Xabier Gutiérrez, Lorenzo Laneve, Mikel Sanz

Quantum Signal Processing (QSP) and Quantum Singular Value Transformation (QSVT) provide an efficient framework for implementing polynomials of block-encoded matrices, and thus offer a systematic approach to quantum algorithm design. However, despite a number of recent advances, important limitations remain. In particular, QSP can only transform unitary matrices, by applying a polynomial to their eigenvalues, while QSVT is a singular-value transformation and thus one can only obtain the polynomial of Hermitian matrices. As a consequence, these techniques do not directly apply to an arbitrary non-Hermitian matrix that is not diagonalizable. In this work, we propose a simple yet powerful method to extend these ideas to arbitrary square matrices by acting on their eigenvalues.
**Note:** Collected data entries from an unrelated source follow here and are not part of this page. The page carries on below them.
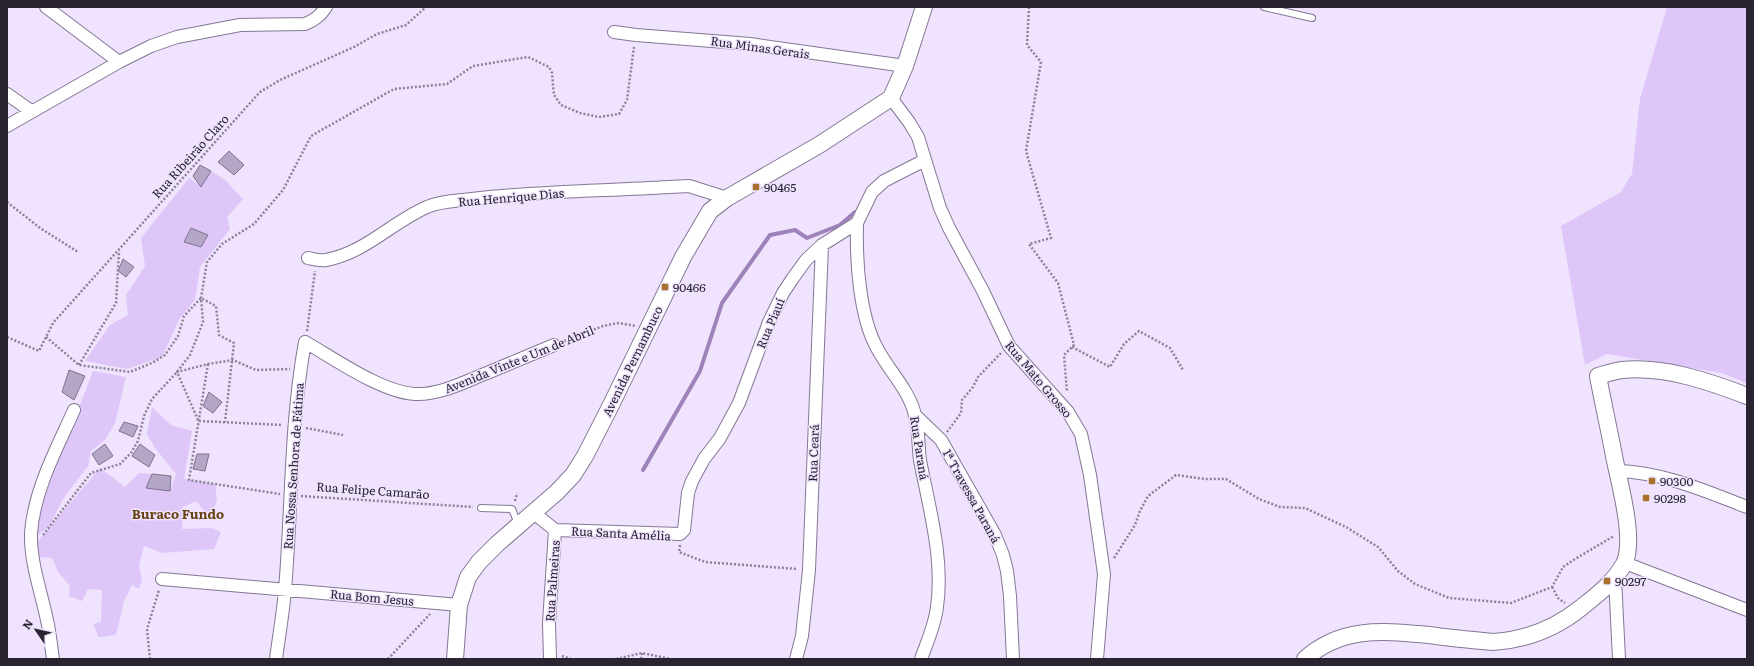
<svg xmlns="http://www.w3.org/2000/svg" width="1754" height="666" viewBox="0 0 1754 666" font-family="Literata,serif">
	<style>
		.green { fill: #dec6f9 }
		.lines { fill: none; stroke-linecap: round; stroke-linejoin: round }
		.stream { stroke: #9d83b9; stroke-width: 4 }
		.building { fill: #b4a6c6; stroke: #7f728f }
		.lane-casing { stroke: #847794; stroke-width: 8 }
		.street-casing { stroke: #847794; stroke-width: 14 }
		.secondary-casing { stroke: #847794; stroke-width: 18 }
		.path { stroke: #8b8296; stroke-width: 2.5; stroke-dasharray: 2 2; stroke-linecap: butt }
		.lane { stroke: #fff; stroke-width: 6 }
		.street { stroke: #fff; stroke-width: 12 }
		.secondary { stroke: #fff; stroke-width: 16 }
		.poi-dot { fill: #a7702c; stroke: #efe3fe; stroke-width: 1.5 }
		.labels { text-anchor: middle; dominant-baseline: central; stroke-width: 3; stroke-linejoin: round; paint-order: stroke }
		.street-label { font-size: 12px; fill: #2a2430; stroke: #efe3fe }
		.poi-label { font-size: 12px; fill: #2a2430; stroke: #efe3fe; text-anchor: start }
		.neighbourhood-label { font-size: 13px; font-weight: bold; fill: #674212; stroke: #efe3fe }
	</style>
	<rect width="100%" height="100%" fill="#efe3fe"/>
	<!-- green -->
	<path class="green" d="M 1667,7 L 1747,7 L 1747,383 L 1722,373 L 1607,354 L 1585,365 L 1561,226 L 1621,192 L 1632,174 L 1640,99 Z
		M 211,171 L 225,180 L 243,199 L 227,217 L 230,229 L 200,267 L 195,300 L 180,318 L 162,357 L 127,369 L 85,361 L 110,325 L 128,315 L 126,295 L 145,266 L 141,238 L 189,178 L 201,186 Z
		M 93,371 L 126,377 L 115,423 L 105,440 L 91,451 L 88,466 L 63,499 L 50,525 L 35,538 L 37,516 Z
		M 152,407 L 171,425 L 192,431 L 184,479 L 215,484 L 217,500 L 210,518 L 196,501 L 183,507 L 182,529 L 212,528 L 221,532 L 214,549 L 162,553 L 144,546 L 139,565 L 142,580 L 139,589 L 132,585 L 124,601 L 116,635 L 99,637 L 93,624 L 101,622 L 102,590 L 88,589 L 82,601 L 69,596 L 70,586 L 58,572 L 52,558 L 38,557 L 38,541 L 100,468 L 125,487 L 139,473 L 152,474 L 146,488 L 170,491 L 176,474 L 155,448 L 147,434 Z"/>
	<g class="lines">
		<!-- stream -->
		<path class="stream" d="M 643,470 L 700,371 L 722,303 L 770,235 L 795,230 L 807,238 L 840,225 L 855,212"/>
	</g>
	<!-- building -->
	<path class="building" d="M 229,151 L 244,165 L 234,175 L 218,162 Z
		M 200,165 L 211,171 L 201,187 L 193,176 Z
		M 191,228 L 208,235 L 201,247 L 184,242 Z
		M 123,259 L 134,267 L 126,277 L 118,271 Z
		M 69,370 L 85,376 L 74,400 L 62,392 Z
		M 209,392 L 222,402 L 213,413 L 203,406 Z
		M 124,422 L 138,426 L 133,437 L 119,431 Z
		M 105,444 L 113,456 L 99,465 L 92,454 Z
		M 140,444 L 155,455 L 149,467 L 132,456 Z
		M 197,454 L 209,454 L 205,471 L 193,469 Z
		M 152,474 L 171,476 L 170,491 L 146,488 Z"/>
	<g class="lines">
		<!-- lane casing -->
		<g class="lane-casing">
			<path id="lane" d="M 1264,7 L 1312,18
				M 481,508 L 512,509 L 518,524"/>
		</g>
		<!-- street casing -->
		<g class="street-casing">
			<path id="street" d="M 46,7 L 119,62
				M 614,32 L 636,35 L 750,44 L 905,66
				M 7,94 L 31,111
				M 891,98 L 909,122 L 918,137 L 940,208 L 949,228 L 983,291 L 1009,346 L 1068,412 L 1081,434 L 1090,475 L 1104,574 L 1097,659
				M 7,126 L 119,62 L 151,46 L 177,37 L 240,25 L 305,24 C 315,20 320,16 326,7
				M 857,223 C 856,260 859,317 878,350 C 890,372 909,390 915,415 C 919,430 918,446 920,460 C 929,508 944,558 937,607 C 935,625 927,642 921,659
				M 308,258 C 313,259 320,261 326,260 C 365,253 392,222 427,207 C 440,201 458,201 472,199 C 537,191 604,191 669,187 L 689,186 L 727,198
				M 915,415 L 941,440 L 995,535 L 1003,555 L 1007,571 L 1010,596 L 1013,659
				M 1617,471 C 1663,472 1705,491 1747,507
				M 534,513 L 555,530 L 549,623 L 550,659
				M 555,530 L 680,534 L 684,530 L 688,493 L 692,481 L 704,459 L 720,438 L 739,403 L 769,322 L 783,293 L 793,278 L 806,260 L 822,245 L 857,223 L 872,192 L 884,181 L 925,160
				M 1625,563 L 1747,610
				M 1615,578 L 1619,659
				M 162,579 L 459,605
				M 53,659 C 51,646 50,633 47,620 C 41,591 30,562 31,533 C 34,490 57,448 74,410
				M 276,659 C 279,636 283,613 285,590 C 292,507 290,424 305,342 C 335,359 381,392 415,394 C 440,395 464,382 487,373 C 509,364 532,354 554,345
				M 796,659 L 802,636 L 809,570 L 822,245"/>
		</g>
		<!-- secondary casing -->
		<g class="secondary-casing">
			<path id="secondary" d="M 455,659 L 459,605 L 468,577 L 479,562 L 497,544 L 557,492 L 573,475 L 585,456 L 610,407 L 683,257 L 710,211 L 727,198 L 819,145 L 891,98 L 905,66 L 924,7
				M 1305,659 C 1342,626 1383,631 1429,635 C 1450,638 1471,640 1493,642 C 1526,640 1556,628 1582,607 C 1597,595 1614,582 1624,564 C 1636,540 1619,482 1614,456 C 1609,429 1603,403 1598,376 C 1605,374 1614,371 1622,370 C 1664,366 1708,381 1747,396"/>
		</g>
		<!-- path -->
		<path class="path" d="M 1029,7 L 1027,45 L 1041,62 L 1026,151 L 1051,238 L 1029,244 L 1058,283 L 1074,345 L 1064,355 L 1067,392
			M 7,202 L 40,228 L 78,252
			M 307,331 L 315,271
			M 7,337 L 39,351 L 53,323 L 260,92 L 280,80 L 354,47 L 377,34 L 406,25 L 426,7
			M 46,337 L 79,365 L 130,372 L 152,363 L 165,355 L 178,336 L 184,316 L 201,298 L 216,306 L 219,335 L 234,343 L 225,422
			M 564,341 L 603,326 L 618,323 L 636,326
			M 1072,347 L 1110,367 L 1124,344 L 1139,331 L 1170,348 L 1183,370
			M 208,364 L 189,480 L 280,494
			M 79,365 L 116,303 L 119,251
			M 198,420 L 177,372 L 208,364 L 233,360 L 256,370 L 290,369
			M 199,421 L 283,425
			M 306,428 L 343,435
			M 947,432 L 961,413 L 962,400 L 973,387 L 978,377 L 1001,353
			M 301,496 L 473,507
			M 515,501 L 517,493
			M 43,535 L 91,473 L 120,464 L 131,453 L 138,441 L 144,416 L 152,399 L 177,372 L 190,355 L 203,322 L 201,298 L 207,262 L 222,244 L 254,224 L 283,190 L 311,136 L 394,89 L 447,84 L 473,66 L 528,57 L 549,67 L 552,73 L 554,95 L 561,105 L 580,113 L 599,117 L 619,114 L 627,100 L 634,47
			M 680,545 L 679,552 L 705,562 L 797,569
			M 1114,558 L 1135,525 L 1140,511 L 1148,496 L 1176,475 L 1205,479 L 1226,479 L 1259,499 L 1280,507 L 1305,508 L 1346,527 L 1378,547 L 1398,571 L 1415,584 L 1449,598 L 1511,603 L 1552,587 L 1563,567 L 1575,559 L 1614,536
			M 1552,587 L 1558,598 L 1565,603
			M 562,656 L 571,659
			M 150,659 L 147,629 L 159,590
			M 388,659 L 430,614
			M 616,659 L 642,653 L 671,659
			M 641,659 L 642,653"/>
		<!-- lane -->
		<use href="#lane" class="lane"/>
		<!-- street -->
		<use href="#street" class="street"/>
		<!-- secondary -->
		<use href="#secondary" class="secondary"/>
	</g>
	<!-- markers -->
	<g class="poi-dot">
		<rect x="752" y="183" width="8" height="8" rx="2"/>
		<rect x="661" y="283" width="8" height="8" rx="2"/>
		<rect x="1648" y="477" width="8" height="8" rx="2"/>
		<rect x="1642" y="494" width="8" height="8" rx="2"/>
		<rect x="1603" y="577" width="8" height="8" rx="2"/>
	</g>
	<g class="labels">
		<!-- street labels -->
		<g class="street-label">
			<text transform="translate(760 47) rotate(8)">Rua Minas Gerais</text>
			<text transform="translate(190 156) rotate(-48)">Rua Ribeirão Claro</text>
			<text transform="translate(511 197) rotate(-5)">Rua Henrique Dias</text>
			<text transform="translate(770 323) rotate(-67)">Rua Piauí</text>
			<text transform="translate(519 359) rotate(-22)">Avenida Vinte e Um de Abril</text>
			<text transform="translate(632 361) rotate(-64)">Avenida Pernambuco</text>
			<text transform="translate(1039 379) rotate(50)">Rua Mato Grosso</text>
			<text transform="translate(920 448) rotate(81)">Rua Paraná</text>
			<text transform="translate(813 453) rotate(-88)">Rua Ceará</text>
			<text transform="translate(293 466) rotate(-86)">Rua Nossa Senhora de Fátima</text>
			<text transform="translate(373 490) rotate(4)">Rua Felipe Camarão</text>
			<text transform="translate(972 496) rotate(61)">1ª Travessa Paraná</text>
			<text transform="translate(621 533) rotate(3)">Rua Santa Amélia</text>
			<text transform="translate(552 581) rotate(-86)">Rua Palmeiras</text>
			<text transform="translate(372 597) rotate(5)">Rua Bom Jesus</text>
		</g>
		<!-- poi labels -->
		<g class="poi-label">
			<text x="764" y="187">90465</text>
			<text x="673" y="287">90466</text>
			<text x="1660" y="481">90300</text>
			<text x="1654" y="498">90298</text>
			<text x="1615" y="581">90297</text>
		</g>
		<!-- neighbourhood labels -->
		<g class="neighbourhood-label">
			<text x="178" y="513">Buraco Fundo</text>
		</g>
	</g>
	<!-- border -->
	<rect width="1754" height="666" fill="none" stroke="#2a2430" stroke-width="16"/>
	<!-- north arrow -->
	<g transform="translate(36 630) rotate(304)" stroke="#efe3fe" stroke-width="3" paint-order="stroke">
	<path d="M0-3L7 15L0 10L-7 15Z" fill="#2a2430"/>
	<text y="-6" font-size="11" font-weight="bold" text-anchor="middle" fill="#2a2430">N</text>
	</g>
</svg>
To this end, we introduce the notion of an $n$-regular block encoding, namely, a block encoding whose $k$-th power reproduces the $k$-th power of the encoded matrix for every $0 < k < n$. We show that applying QSP to any unitary with this property is equivalent to applying a polynomial of degree at most $n$ to the block-encoded matrix, independently of its internal structure. Moreover, we provide a simple construction that transforms any block encoding into an $n$-regular one using only $O(\log n)$ ancillary qubits and operations. Finally, we show that this construction induces the desired transformation on the eigenvalues associated with the Jordan normal form of the matrix.